General characteristics
- Class & type: Sukanya class patrol vessel
- Displacement: 2,045 tons (full load)
- Length: 101.95 metres
- Beam: 11.5 metres
- Propulsion: 2 × diesel engines, 16PA6V280 SEMT Pielstick, 12,800 bhp (9,540 kW), 2 shafts
- Speed: 21 knots (39 km/h)
- Range: 7,000 nautical miles (13,000 km) at 15 knots (28 km/h)
- Complement: 107 (Incl 08 Officers)
- Sensors & processing systems: 03 Vision Master Navigation Radar
- Armament: 1 × 40 mm, 60-cal Bofors anti-aircraft gun; 2 × 12.7 mm machine guns; LORA COMS; 2 x SRCG; P51 added: 1 Dhanush ballistic missile; P55 added: 2 x 25 mm, 80-cal anti-aircraft guns;
- Aircraft carried: 1 HAL Chetak

= INS Subhadra =

Indian Navy Sukanya class patrol vessel

INS Subhadra (P51) is a Sukanya class patrol vessel of the Indian Navy.
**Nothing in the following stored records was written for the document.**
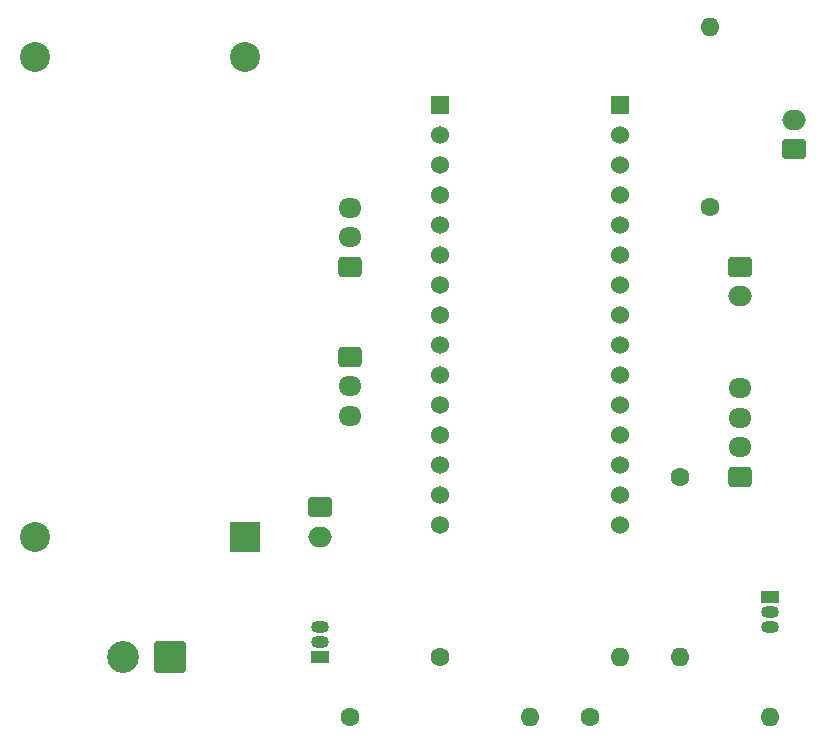
<source format=gbr>
%TF.GenerationSoftware,KiCad,Pcbnew,(6.0.2)*%
%TF.CreationDate,2022-04-27T16:44:08+02:00*%
%TF.ProjectId,Varte vitrine,56617274-6520-4766-9974-72696e652e6b,rev?*%
%TF.SameCoordinates,Original*%
%TF.FileFunction,Soldermask,Top*%
%TF.FilePolarity,Negative*%
%FSLAX46Y46*%
G04 Gerber Fmt 4.6, Leading zero omitted, Abs format (unit mm)*
G04 Created by KiCad (PCBNEW (6.0.2)) date 2022-04-27 16:44:08*
%MOMM*%
%LPD*%
G01*
G04 APERTURE LIST*
G04 Aperture macros list*
%AMRoundRect*
0 Rectangle with rounded corners*
0 $1 Rounding radius*
0 $2 $3 $4 $5 $6 $7 $8 $9 X,Y pos of 4 corners*
0 Add a 4 corners polygon primitive as box body*
4,1,4,$2,$3,$4,$5,$6,$7,$8,$9,$2,$3,0*
0 Add four circle primitives for the rounded corners*
1,1,$1+$1,$2,$3*
1,1,$1+$1,$4,$5*
1,1,$1+$1,$6,$7*
1,1,$1+$1,$8,$9*
0 Add four rect primitives between the rounded corners*
20,1,$1+$1,$2,$3,$4,$5,0*
20,1,$1+$1,$4,$5,$6,$7,0*
20,1,$1+$1,$6,$7,$8,$9,0*
20,1,$1+$1,$8,$9,$2,$3,0*%
G04 Aperture macros list end*
%ADD10RoundRect,0.250000X-0.725000X0.600000X-0.725000X-0.600000X0.725000X-0.600000X0.725000X0.600000X0*%
%ADD11O,1.950000X1.700000*%
%ADD12RoundRect,0.250000X-0.750000X0.600000X-0.750000X-0.600000X0.750000X-0.600000X0.750000X0.600000X0*%
%ADD13O,2.000000X1.700000*%
%ADD14RoundRect,0.250000X0.725000X-0.600000X0.725000X0.600000X-0.725000X0.600000X-0.725000X-0.600000X0*%
%ADD15C,1.600000*%
%ADD16O,1.600000X1.600000*%
%ADD17R,1.530000X1.530000*%
%ADD18C,1.530000*%
%ADD19R,2.540000X2.540000*%
%ADD20C,2.540000*%
%ADD21RoundRect,0.250000X0.750000X-0.600000X0.750000X0.600000X-0.750000X0.600000X-0.750000X-0.600000X0*%
%ADD22R,1.500000X1.050000*%
%ADD23O,1.500000X1.050000*%
%ADD24RoundRect,0.250001X1.099999X1.099999X-1.099999X1.099999X-1.099999X-1.099999X1.099999X-1.099999X0*%
%ADD25C,2.700000*%
G04 APERTURE END LIST*
D10*
%TO.C,J7*%
X175260000Y-66040000D03*
D11*
X175260000Y-68540000D03*
X175260000Y-71040000D03*
%TD*%
D12*
%TO.C,J6*%
X208280000Y-58420000D03*
D13*
X208280000Y-60920000D03*
%TD*%
D14*
%TO.C,J5*%
X208280000Y-76200000D03*
D11*
X208280000Y-73700000D03*
X208280000Y-71200000D03*
X208280000Y-68700000D03*
%TD*%
D15*
%TO.C,R1*%
X182880000Y-91440000D03*
D16*
X198120000Y-91440000D03*
%TD*%
D15*
%TO.C,R5*%
X205740000Y-53340000D03*
D16*
X205740000Y-38100000D03*
%TD*%
D17*
%TO.C,U1*%
X198120000Y-44745000D03*
D18*
X198120000Y-47285000D03*
X198120000Y-49825000D03*
X198120000Y-52365000D03*
X198120000Y-54905000D03*
X198120000Y-57445000D03*
X198120000Y-59985000D03*
X198120000Y-62525000D03*
X198120000Y-65065000D03*
X198120000Y-67605000D03*
X198120000Y-70145000D03*
X198120000Y-72685000D03*
X198120000Y-75225000D03*
X198120000Y-77765000D03*
X198120000Y-80305000D03*
D17*
X182880000Y-44745000D03*
D18*
X182880000Y-47285000D03*
X182880000Y-49825000D03*
X182880000Y-52365000D03*
X182880000Y-54905000D03*
X182880000Y-57445000D03*
X182880000Y-59985000D03*
X182880000Y-62525000D03*
X182880000Y-65065000D03*
X182880000Y-67605000D03*
X182880000Y-70145000D03*
X182880000Y-72685000D03*
X182880000Y-75225000D03*
X182880000Y-77765000D03*
X182880000Y-80305000D03*
%TD*%
D19*
%TO.C,U2*%
X166370000Y-81280000D03*
D20*
X148590000Y-81280000D03*
X148590000Y-40640000D03*
X166370000Y-40640000D03*
%TD*%
D14*
%TO.C,J4*%
X175260000Y-58420000D03*
D11*
X175260000Y-55920000D03*
X175260000Y-53420000D03*
%TD*%
D15*
%TO.C,R4*%
X175260000Y-96520000D03*
D16*
X190500000Y-96520000D03*
%TD*%
D21*
%TO.C,J3*%
X212852000Y-48474000D03*
D13*
X212852000Y-45974000D03*
%TD*%
D22*
%TO.C,Q2*%
X210820000Y-86360000D03*
D23*
X210820000Y-87630000D03*
X210820000Y-88900000D03*
%TD*%
D22*
%TO.C,Q1*%
X172720000Y-91440000D03*
D23*
X172720000Y-90170000D03*
X172720000Y-88900000D03*
%TD*%
D12*
%TO.C,J2*%
X172720000Y-78780000D03*
D13*
X172720000Y-81280000D03*
%TD*%
D15*
%TO.C,R2*%
X203200000Y-76200000D03*
D16*
X203200000Y-91440000D03*
%TD*%
D24*
%TO.C,J1*%
X160020000Y-91440000D03*
D25*
X156060000Y-91440000D03*
%TD*%
D15*
%TO.C,R3*%
X195580000Y-96520000D03*
D16*
X210820000Y-96520000D03*
%TD*%
M02*

</source>
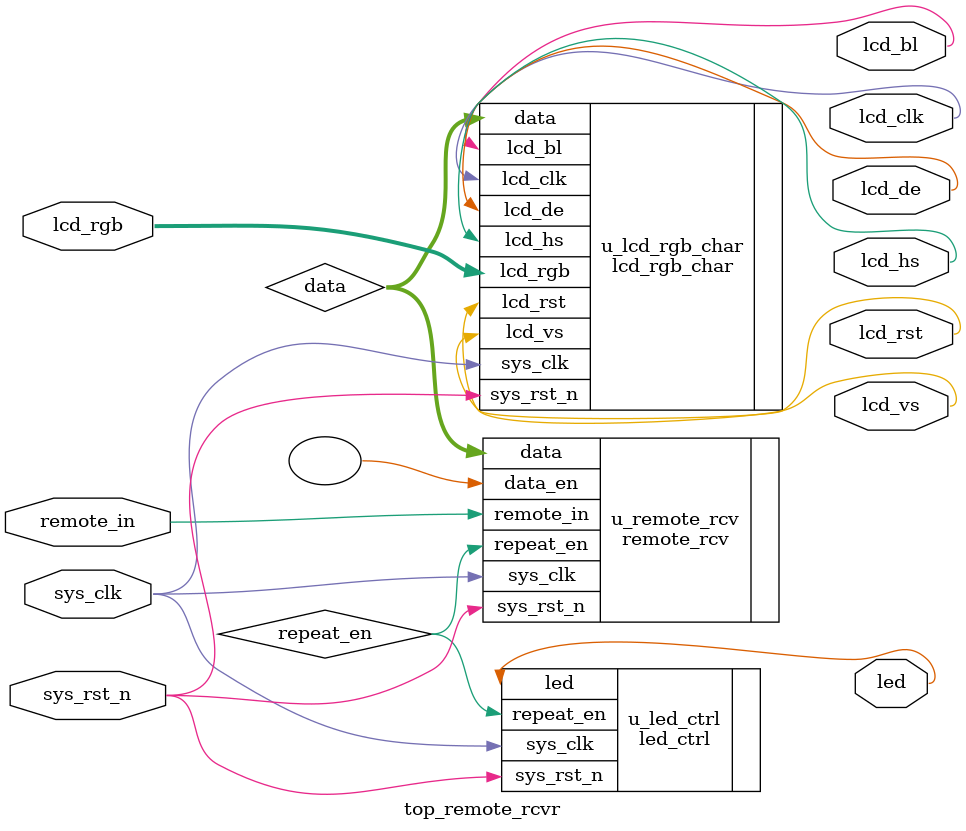
<source format=v>

module top_remote_rcvr#(
    //parameter define
    parameter       CHAR_POS_X   = 11'd1            ,   // ×Ö·ûÇøÓòÆðÊ¼µãºá×ø±ê
    parameter       CHAR_POS_Y   = 11'd1            ,   // ×Ö·ûÇøÓòÆðÊ¼µã×Ý×ø±ê
    parameter       CHAR_WIDTH   = 11'd88           ,   // ×Ö·ûÇøÓò¿í¶È
    parameter       CHAR_HEIGHT  = 11'd16           ,   // ×Ö·ûÇøÓò¸ß¶È
    parameter       WHITE        = 24'hFFFFFF       ,   // ±³¾°É«£¬°×É«
    parameter       BLACK        = 24'h0                // ×Ö·ûÑÕÉ«£¬ºÚÉ«
)(
    input             sys_clk  ,    //ÏµÍ³Ê±ÖÓ 
    input             sys_rst_n,    //ÏµÍ³¸´Î»ÐÅºÅ£¬µÍµçÆ½ÓÐÐ§
    input             remote_in,    //ºìÍâ½ÓÊÕÐÅºÅ

	output             lcd_hs     ,             // LCD ÐÐÍ¬²½ÐÅºÅ
	output             lcd_vs     ,             // LCD ³¡Í¬²½ÐÅºÅ
	output             lcd_de     ,             // LCD Êý¾ÝÊäÈëÊ¹ÄÜ
	inout      [23:0]  lcd_rgb    ,             // LCD RGBÑÕÉ«Êý¾Ý
	output             lcd_bl     ,             // LCD ±³¹â¿ØÖÆÐÅºÅ
	output             lcd_clk    ,             // LCD ²ÉÑùÊ±ÖÓ
    output             lcd_rst    ,
    output             led                      //ledµÆ
);

//wire define
wire  [7:0]   data       ;
wire          repeat_en  ;

//*****************************************************
//**                    main code
//*****************************************************


//HS0038BÇý¶¯Ä£¿é
remote_rcv u_remote_rcv(               
    .sys_clk        (sys_clk),  
    .sys_rst_n      (sys_rst_n),    
    .remote_in      (remote_in),
    .repeat_en      (repeat_en),                
    .data_en        (),
    .data           (data)
    );

led_ctrl  u_led_ctrl(
    .sys_clk       (sys_clk),
    .sys_rst_n     (sys_rst_n),
    .repeat_en     (repeat_en),
    .led           (led)
    );

//Àý»¯LCDÏÔÊ¾Ä£¿é
lcd_rgb_char 
#(
    .CHAR_POS_X     (CHAR_POS_X ),
    .CHAR_POS_Y     (CHAR_POS_Y ),
    .CHAR_WIDTH     (CHAR_WIDTH ),
    .CHAR_HEIGHT    (CHAR_HEIGHT),
    .WHITE          (WHITE      ),
    .BLACK          (BLACK      )
)
u_lcd_rgb_char(
    .sys_clk        (sys_clk    ),
    .sys_rst_n      (sys_rst_n  ),
    .data           (data       ),     
    .lcd_hs         (lcd_hs     ),          // LCD ÐÐÍ¬²½ÐÅºÅ
    .lcd_vs         (lcd_vs     ),          // LCD ³¡Í¬²½ÐÅºÅ
    .lcd_de         (lcd_de     ),          // LCD Êý¾ÝÊäÈëÊ¹ÄÜ
    .lcd_rgb        (lcd_rgb    ),          // LCD RGB888ÑÕÉ«Êý¾Ý
    .lcd_bl         (lcd_bl     ),          // LCD ±³¹â¿ØÖÆÐÅºÅ
    .lcd_clk        (lcd_clk    ),          // LCD ²ÉÑùÊ±ÖÓ
    .lcd_rst        (lcd_rst    )
);

endmodule
</source>
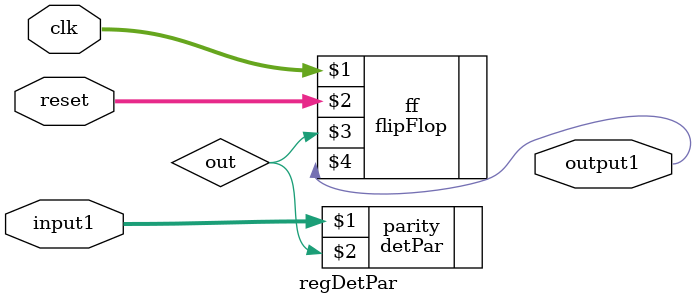
<source format=sv>
/*
module regDetPar #(parameter N=4)(
  input logic [N-1:0] input1, clk, reset,
  output logic output1
);

  logic out;
  detPar #(N) parity (
    .in(input1),
    .out(out)
  );
  flipFlop ff (
    .clk(clk),
    .reset(reset),
    .d(out),
    .q(output1)
  );

endmodule
*/

module regDetPar #(parameter N=4)(
  input logic [N-1:0] input1, clk, reset,
  output logic output1
);

  logic out;
  
  detPar parity(input1, out);
  
  flipFlop ff (clk, reset, out, output1);

endmodule

</source>
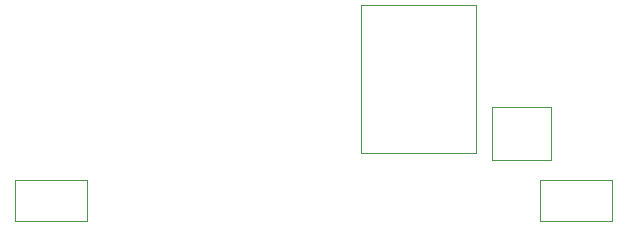
<source format=gbr>
G04 #@! TF.FileFunction,Other,User*
%FSLAX46Y46*%
G04 Gerber Fmt 4.6, Leading zero omitted, Abs format (unit mm)*
G04 Created by KiCad (PCBNEW (2015-06-16 BZR 5762, Git d3b3131)-product) date 9/30/2015 3:41:20 PM*
%MOMM*%
G01*
G04 APERTURE LIST*
%ADD10C,0.100000*%
%ADD11C,0.050000*%
G04 APERTURE END LIST*
D10*
D11*
X160519400Y-82132000D02*
X160519400Y-94682000D01*
X170219400Y-82132000D02*
X170219400Y-94682000D01*
X160519400Y-82132000D02*
X170219400Y-82132000D01*
X160519400Y-94682000D02*
X170219400Y-94682000D01*
X137297100Y-96929000D02*
X131247100Y-96929000D01*
X137297100Y-100429000D02*
X131247100Y-100429000D01*
X137297100Y-96929000D02*
X137297100Y-100429000D01*
X131247100Y-96929000D02*
X131247100Y-100429000D01*
X171634300Y-95238600D02*
X176634300Y-95238600D01*
X176634300Y-95238600D02*
X176634300Y-90738600D01*
X176634300Y-90738600D02*
X171634300Y-90738600D01*
X171634300Y-90738600D02*
X171634300Y-95238600D01*
X181747100Y-96929000D02*
X175697100Y-96929000D01*
X181747100Y-100429000D02*
X175697100Y-100429000D01*
X181747100Y-96929000D02*
X181747100Y-100429000D01*
X175697100Y-96929000D02*
X175697100Y-100429000D01*
M02*

</source>
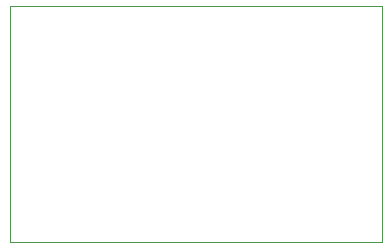
<source format=gbr>
%TF.GenerationSoftware,KiCad,Pcbnew,8.0.5*%
%TF.CreationDate,2025-03-25T10:52:22+00:00*%
%TF.ProjectId,HallEffect,48616c6c-4566-4666-9563-742e6b696361,rev?*%
%TF.SameCoordinates,Original*%
%TF.FileFunction,Profile,NP*%
%FSLAX46Y46*%
G04 Gerber Fmt 4.6, Leading zero omitted, Abs format (unit mm)*
G04 Created by KiCad (PCBNEW 8.0.5) date 2025-03-25 10:52:22*
%MOMM*%
%LPD*%
G01*
G04 APERTURE LIST*
%TA.AperFunction,Profile*%
%ADD10C,0.050000*%
%TD*%
G04 APERTURE END LIST*
D10*
X151300000Y-77000000D02*
X182800000Y-77000000D01*
X182800000Y-97000000D01*
X151300000Y-97000000D01*
X151300000Y-77000000D01*
M02*

</source>
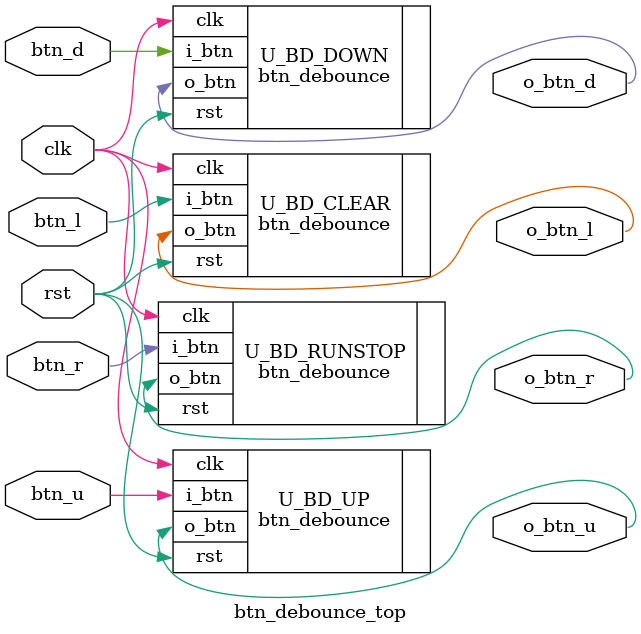
<source format=v>
`timescale 1ns / 1ps

module btn_debounce_top (
    input  clk,
    input  rst,
    input  btn_r,
    input  btn_l,
    input  btn_u,
    input  btn_d,
    output o_btn_r,
    output o_btn_l,
    output o_btn_u,
    output o_btn_d
);

    btn_debounce U_BD_RUNSTOP (
        .clk  (clk),
        .rst  (rst),
        .i_btn(btn_r),
        .o_btn(o_btn_r)
    );

    btn_debounce U_BD_CLEAR (
        .clk  (clk),
        .rst  (rst),
        .i_btn(btn_l),
        .o_btn(o_btn_l)
    );

    btn_debounce U_BD_UP (
        .clk  (clk),
        .rst  (rst),
        .i_btn(btn_u),
        .o_btn(o_btn_u)
    );

    btn_debounce U_BD_DOWN (
        .clk  (clk),
        .rst  (rst),
        .i_btn(btn_d),
        .o_btn(o_btn_d)
    );

endmodule

</source>
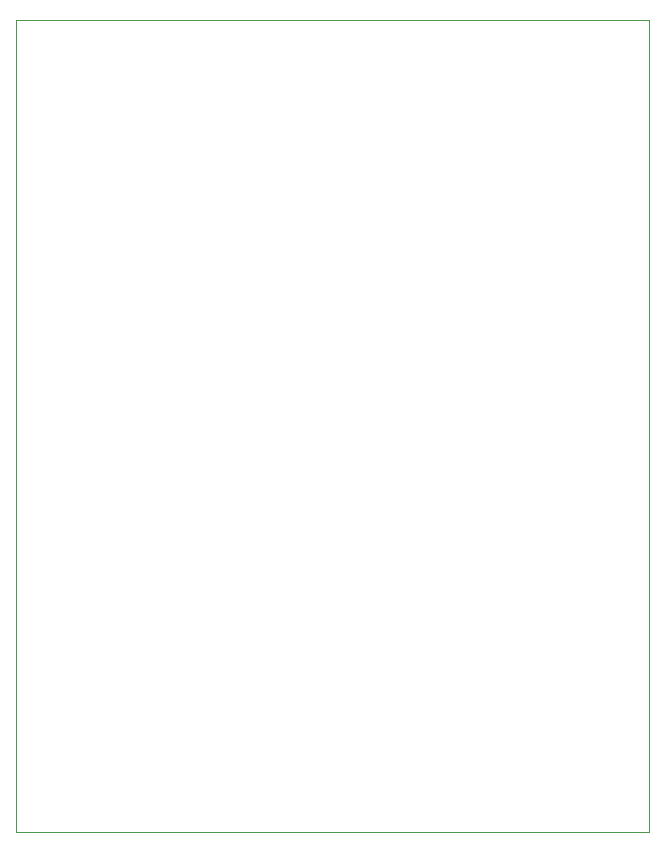
<source format=gbr>
G04*
G04 #@! TF.GenerationSoftware,Altium Limited,Altium Designer,24.2.2 (26)*
G04*
G04 Layer_Color=0*
%FSLAX44Y44*%
%MOMM*%
G71*
G04*
G04 #@! TF.SameCoordinates,411CF6F5-C546-4132-A14B-87BDE19E8412*
G04*
G04*
G04 #@! TF.FilePolarity,Positive*
G04*
G01*
G75*
%ADD98C,0.0254*%
D98*
X0Y0D02*
X-0Y687070D01*
X535940D01*
Y0D01*
X0D01*
M02*

</source>
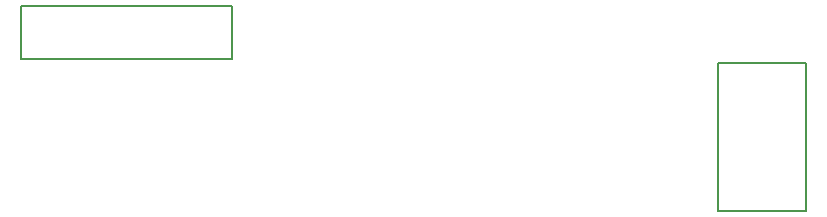
<source format=gbr>
%TF.GenerationSoftware,Altium Limited,Altium Designer,20.0.11 (256)*%
G04 Layer_Color=32896*
%FSLAX26Y26*%
%MOIN*%
%TF.FileFunction,Other,Mechanical_12*%
%TF.Part,Single*%
G01*
G75*
%TA.AperFunction,NonConductor*%
%ADD161C,0.005906*%
D161*
X2482362Y876063D02*
X2777638D01*
Y383937D02*
Y876063D01*
X2482362Y383937D02*
X2777638D01*
X2482362D02*
Y876063D01*
X863465Y889764D02*
Y1066929D01*
X158740Y889764D02*
X863465D01*
X158740D02*
Y1066929D01*
X863465D01*
%TF.MD5,ea0d373d0a843f94da0eaff44f9c1fff*%
M02*

</source>
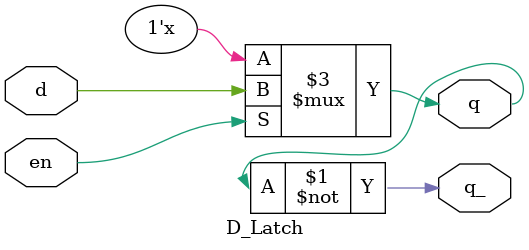
<source format=v>
`timescale 1ns / 1ps


module D_Latch(
    q,
    q_,
    en,
    d
    );
    
    output reg q;
    output q_;
    input en;
    input d;
    
    assign q_ = ~q;
    
    always@(*)
    begin
        if(en)
            q <= d;
    end
endmodule

</source>
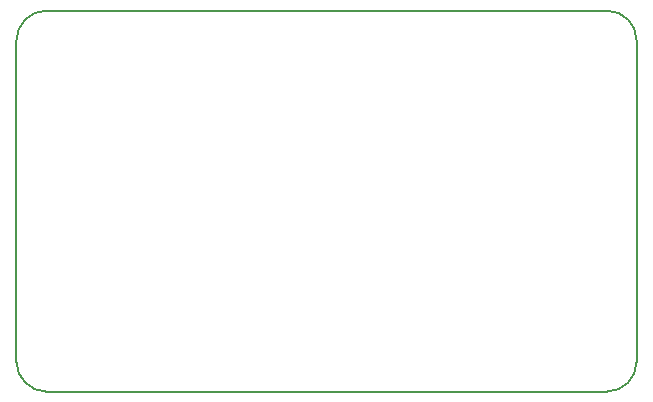
<source format=gbr>
G04 #@! TF.GenerationSoftware,KiCad,Pcbnew,5.0.2+dfsg1-1~bpo9+1*
G04 #@! TF.CreationDate,2018-12-31T18:08:11+00:00*
G04 #@! TF.ProjectId,13_full_breakout_gpio,31335f66-756c-46c5-9f62-7265616b6f75,rev?*
G04 #@! TF.SameCoordinates,Original*
G04 #@! TF.FileFunction,Profile,NP*
%FSLAX46Y46*%
G04 Gerber Fmt 4.6, Leading zero omitted, Abs format (unit mm)*
G04 Created by KiCad (PCBNEW 5.0.2+dfsg1-1~bpo9+1) date Mon 31 Dec 2018 18:08:11 GMT*
%MOMM*%
%LPD*%
G01*
G04 APERTURE LIST*
%ADD10C,0.150000*%
G04 APERTURE END LIST*
D10*
X135445500Y-66103500D02*
X182880000Y-66103500D01*
X132905500Y-95821500D02*
X132905500Y-68643500D01*
X182880000Y-98361500D02*
X135445500Y-98361500D01*
X185420000Y-68643500D02*
X185420000Y-95821500D01*
X182880000Y-66103500D02*
G75*
G02X185420000Y-68643500I0J-2540000D01*
G01*
X185420000Y-95821500D02*
G75*
G02X182880000Y-98361500I-2540000J0D01*
G01*
X135445500Y-98361500D02*
G75*
G02X132905500Y-95821500I0J2540000D01*
G01*
X132905500Y-68643500D02*
G75*
G02X135445500Y-66103500I2540000J0D01*
G01*
M02*

</source>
Since her commissioning, she has been under the operational command of Flag Officer Commanding Western Fleet (India) (FOCWF). The ship has changed its base port to Karwar, Karnataka in Mar 2012 from Mumbai. During the operational service, the ship has evolved in two major roles – Strategic and Conventional.

== Service history ==

=== Operation Sankalp ===

INS Subhadra played a crucial role in the rescue of 17 sailors from the former-MV Ruen as she, along with INS Kolkata, P-8I Neptune patrol aircraft, SeaGuardian drones and MARCOS Commandos air-dropped from an IAF C-17 Globemaster III .The ship managed to capture 35 pirates in a mammoth 40 hour operation about 700 miles from Indian Coastlines.